Desk V. Frequency description of change operation (Fig: 5)
**** 10/15/23 19:35:45 ****** PSpice Lite (October 2012) ****** ID# 10813 **** |
Frequency-dependent AC change simulation |
Circuit description |
V2 1 0 AC 100 |
R13 1 2 400 |
FG1 2 0 V2 1 |
L23 2 3 0.01 |
R30 3 0 500 |
C34 3 4 0.1UF |
L46 4 6 0.5 |
C60 6 0 0.1 |
E45 4 5 LAPLACE {I(E45)} = {(ABS(S)/(2.0*3.14159265359)-150)*1E10} |
R40 5 0 2000 |
.AC LIN 4 50 200 |
.PRINT AC VM(1) VM(3) VM(4) VM(5) |
.OP |
.finish |
**** 10/15/23 19:35:45 ****** PSpice Lite (October 2012) ****** ID# 10813 **** |
Frequency-dependent AC change simulation |
Small sign bias answer Temperature = 27.000 DEG C |
Node voltage |
( 1) 0.0000 ( 2) 0.0000 ( 3) 0.0000 ( 4) 0.0000 |
( 5) 0.0000 ( 6) 0.0000 |
Voltage supply currents |
Identify Present |
V2 0.000E+00 |
Complete energy dissipation 0.00E+00 watts |
**** 10/15/23 19:35:45 ****** PSpice Lite (October 2012) ****** ID# 10813 **** |
Frequency-dependent AC change simulation |
Working Level Info Temperature = 27.000 DEG C |
Voltage-controlled voltage sources |
Identify E45 |
V-source 0.000E+00 |
I-source 0.000E+00 |
Present-controlled present sources |
Identify FG1 |
I-source 0.000E+00 |
**** 10/15/23 19:35:45 ****** PSpice Lite (October 2012) ****** ID# 10813 **** |
Frequency-dependent AC change simulation |
AC evaluation Temperature =27.000 DEG C |
FREQ VM(1) VM(3) VM(4) VM(5) |
5.000E+01 1.000E+02 7.143E+01 3.542E-01 7.083E-10 |
1.000E+02 1.000E+02 7.144E+01 1.438E+00 5.754E-09 |
1.500E+02 1.000E+02 7.144E+01 3.224E+00 3.220E+00 |
2.000E+02 1.000E+02 7.147E+01 6.126E+00 2.451E-08 |
Job concluded |
**** 10/15/23 19:35:45 ****** PSpice Lite (October 2012) ****** ID# 10813 **** |
Frequency-dependent AC change simulation |
Job statistics abstract |
Switching recruitment for frequency-dependent methods varies relying on the applying.
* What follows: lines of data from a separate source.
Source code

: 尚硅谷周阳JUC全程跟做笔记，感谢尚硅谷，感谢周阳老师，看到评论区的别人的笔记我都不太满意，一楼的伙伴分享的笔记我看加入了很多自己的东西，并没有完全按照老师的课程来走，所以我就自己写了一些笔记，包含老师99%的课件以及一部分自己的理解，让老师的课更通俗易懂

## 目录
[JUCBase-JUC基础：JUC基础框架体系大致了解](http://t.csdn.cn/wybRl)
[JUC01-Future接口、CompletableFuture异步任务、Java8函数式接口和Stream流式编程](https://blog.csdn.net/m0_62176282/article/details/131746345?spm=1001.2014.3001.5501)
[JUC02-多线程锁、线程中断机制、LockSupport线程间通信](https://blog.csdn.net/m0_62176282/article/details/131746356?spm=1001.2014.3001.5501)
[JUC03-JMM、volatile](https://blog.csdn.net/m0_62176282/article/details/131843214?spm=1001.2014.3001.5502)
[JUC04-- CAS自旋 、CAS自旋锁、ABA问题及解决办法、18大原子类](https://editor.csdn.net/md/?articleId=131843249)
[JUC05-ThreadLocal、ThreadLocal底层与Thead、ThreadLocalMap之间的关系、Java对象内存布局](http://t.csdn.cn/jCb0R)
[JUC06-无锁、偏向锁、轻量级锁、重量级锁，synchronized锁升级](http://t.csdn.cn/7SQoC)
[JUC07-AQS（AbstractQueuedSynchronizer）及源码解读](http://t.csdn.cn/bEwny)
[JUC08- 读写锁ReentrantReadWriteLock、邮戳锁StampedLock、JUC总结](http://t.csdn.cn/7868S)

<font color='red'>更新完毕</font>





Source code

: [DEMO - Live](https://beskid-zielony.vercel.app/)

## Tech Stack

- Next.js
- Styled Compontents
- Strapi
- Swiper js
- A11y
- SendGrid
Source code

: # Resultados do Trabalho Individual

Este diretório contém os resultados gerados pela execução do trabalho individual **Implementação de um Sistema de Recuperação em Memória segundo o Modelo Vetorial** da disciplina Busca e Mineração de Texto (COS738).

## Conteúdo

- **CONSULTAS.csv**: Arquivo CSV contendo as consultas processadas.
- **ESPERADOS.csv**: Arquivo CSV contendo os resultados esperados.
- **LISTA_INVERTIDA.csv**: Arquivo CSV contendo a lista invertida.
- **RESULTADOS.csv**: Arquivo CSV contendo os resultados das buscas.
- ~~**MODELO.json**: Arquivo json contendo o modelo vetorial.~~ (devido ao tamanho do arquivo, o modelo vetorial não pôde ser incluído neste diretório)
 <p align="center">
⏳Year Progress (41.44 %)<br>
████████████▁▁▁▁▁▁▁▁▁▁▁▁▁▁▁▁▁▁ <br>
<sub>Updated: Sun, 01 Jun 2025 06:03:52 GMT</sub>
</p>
There are totally different means by which change efficiency might be evaluated and in contrast. These switches may very well be used on the design stage for various frequency ranges and energy ranges.
A frequency-dependent change configuration is designed to slot in the PSpice simulation program to be used in an digital circuit (1700Hz,150Hz). The change is examined and verified with 4 sorts of AC circuits within the frequency area with the PSpice simulation software program. Engineers with simulation expertise can implement these conceptual designs and meet at this time’s superior methods.
Creator: Ok. Bharath Kumar, Researcher
The writer obtained a B. Tech diploma in E and CE with highest honours from JNT College, Anantapur, India, in 1981and M. Tech diploma from Indian Institute of Know-how, Kharagpur, India, in Microwave and Optical Communication within the 12 months 1983. Later, he joined Indian Phone Industries, Bengaluru, India and labored in Fiber optics. In 1990, he obtained an M.S. diploma in electrical engineering from the Illinois Institute of Know-how, Chicago, USA and joined Oki Electrical, Japan, as a researcher within the semiconductor laboratory. He has over thirty-four publications in simulation and modelling of digital circuits in numerous nationwide and worldwide journals. He’s retired from Oki Electrical now.